Some of the activists we spoke to agreed when it was suggested that a second-round vote for Le Pen could come from voters close to the ‘gilets jaunes’ movement.
“It is hard to fight against Mr Macron but it’s impossible under Ms Le Pen,” said Malik Yahiatène, a 47-year-old secondary school mathematics teacher.
“My vote will not go to Ms Le Pen,” he said, adding he already knew how he would be voting in the second round but declined to disclose the information.
Only 8% in 2017
Most of the activists we spoke with said they would choose between spoiling their vote or not turning out, while several mentioned the example of Ms Samson and the idea of writing Mr Mélenchon’s name on the paper.
“It’s understandable some of our activists have difficulties voting for Mr Macron when you look at his time in office,” said Mr Riche.
He highlighted putting anti-immigrant quotes from Minister of Interior Gérald Darmanin, tensions with demonstrators during the ‘gilets jaunes’ protests or Mr Macron’s his retirement reform.
Mr Macron said he planned to push the legal age of retirement from 62 to 65 with a €1,100 monthly pension as part of a plan to reduce the annual pension deficit by €10billion.
Mr Riche took the example of his mother’s working situation. If Mr Macron were to be reelected and implement his plan to increase the retirement age from 62 to 65, Mr Riche’s mother would need to work six more years before retiring as opposed to three with Ms Le Pen. Ms Le Pen said she would set the retirement age to 62.

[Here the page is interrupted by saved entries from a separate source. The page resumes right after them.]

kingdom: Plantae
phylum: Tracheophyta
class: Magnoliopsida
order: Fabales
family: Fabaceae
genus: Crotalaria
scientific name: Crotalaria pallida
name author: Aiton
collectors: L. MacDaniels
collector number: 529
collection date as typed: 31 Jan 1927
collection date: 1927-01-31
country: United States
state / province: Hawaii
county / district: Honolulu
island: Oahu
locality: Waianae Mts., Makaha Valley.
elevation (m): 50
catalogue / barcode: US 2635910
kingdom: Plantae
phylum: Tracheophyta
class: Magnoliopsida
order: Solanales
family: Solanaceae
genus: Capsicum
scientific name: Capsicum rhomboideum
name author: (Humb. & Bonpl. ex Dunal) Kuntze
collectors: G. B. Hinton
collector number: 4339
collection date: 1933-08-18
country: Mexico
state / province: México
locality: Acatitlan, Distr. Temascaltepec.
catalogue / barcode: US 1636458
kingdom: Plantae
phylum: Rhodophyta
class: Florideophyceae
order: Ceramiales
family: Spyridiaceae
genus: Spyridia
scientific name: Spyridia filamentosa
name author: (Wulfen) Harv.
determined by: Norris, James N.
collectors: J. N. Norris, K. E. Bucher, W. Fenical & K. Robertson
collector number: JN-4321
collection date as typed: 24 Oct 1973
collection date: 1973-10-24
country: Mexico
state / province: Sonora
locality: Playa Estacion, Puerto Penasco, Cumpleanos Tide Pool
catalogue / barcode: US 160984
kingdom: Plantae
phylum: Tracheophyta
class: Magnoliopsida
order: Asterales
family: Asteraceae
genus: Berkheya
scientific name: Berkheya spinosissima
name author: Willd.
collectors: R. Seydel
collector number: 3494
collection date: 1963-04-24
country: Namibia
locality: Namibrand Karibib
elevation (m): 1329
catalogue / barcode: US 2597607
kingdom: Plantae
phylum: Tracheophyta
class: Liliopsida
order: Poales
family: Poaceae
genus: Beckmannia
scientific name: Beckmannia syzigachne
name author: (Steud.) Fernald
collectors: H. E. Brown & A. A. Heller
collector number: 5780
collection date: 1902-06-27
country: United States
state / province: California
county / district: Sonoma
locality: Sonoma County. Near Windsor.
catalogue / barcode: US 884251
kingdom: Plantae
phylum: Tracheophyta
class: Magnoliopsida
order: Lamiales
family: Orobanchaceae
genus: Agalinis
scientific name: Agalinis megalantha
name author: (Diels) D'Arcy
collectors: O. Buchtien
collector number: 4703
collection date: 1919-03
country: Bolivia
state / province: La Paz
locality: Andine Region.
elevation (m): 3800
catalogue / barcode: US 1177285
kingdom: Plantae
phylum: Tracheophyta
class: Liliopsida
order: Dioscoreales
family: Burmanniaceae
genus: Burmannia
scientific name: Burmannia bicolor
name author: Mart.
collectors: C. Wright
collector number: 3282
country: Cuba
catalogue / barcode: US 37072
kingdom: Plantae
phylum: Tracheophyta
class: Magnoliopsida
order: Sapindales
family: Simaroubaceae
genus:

Alain Franchet, 64, a retired technician and another Mélenchon activist living in southwest France, said he was not planning to vote in the second round.
He said the higher the abstention rate, the less legitimacy the chosen president will have over the population.
Another activist, Jean-Renaud Ferran, 34 and a civil servant, said: “I am thinking of the best way to make my voice heard. Is it abstaining or spoiling the vote? I do not know.”
Mr Mélenchon told his voters he will put forward a survey on his campaign website in the coming days to prompt his supporters to choose between three solutions: abstaining, spoiling their vote and voting for Mr Macron.
Mr Mélenchon put forward the same survey in 2017 during the latest presidential election, with 243,128 party members participating. It revealed that 36,12% spoiled their vote, 34,83% voted for Mr Macron and 29,03% abstained.
The Connexion was told by a party member that only 8% of La France Insoumise’s voters cast a ballot for Ms Le Pen in the second-round in 2017.
Not every activist agreed with the suggestion voting blank would favour or equal voting for Ms Le Pen, as it was sometime suggested in editorial news pieces during the latest presidential election.
Mélenchon’s fans are now looking forward to the legislative election in June in the hopes of increasing their MPs presence and pressure on the sitting president at the Assemblée nationale.
“There is still a third round ahead,” said Mr Ferran.
*Poll carried out by Ifop-Fiducial for French TV TF1 on April 10 between 20:01 and 21:00 on 968 people who enlisted in the presidential election.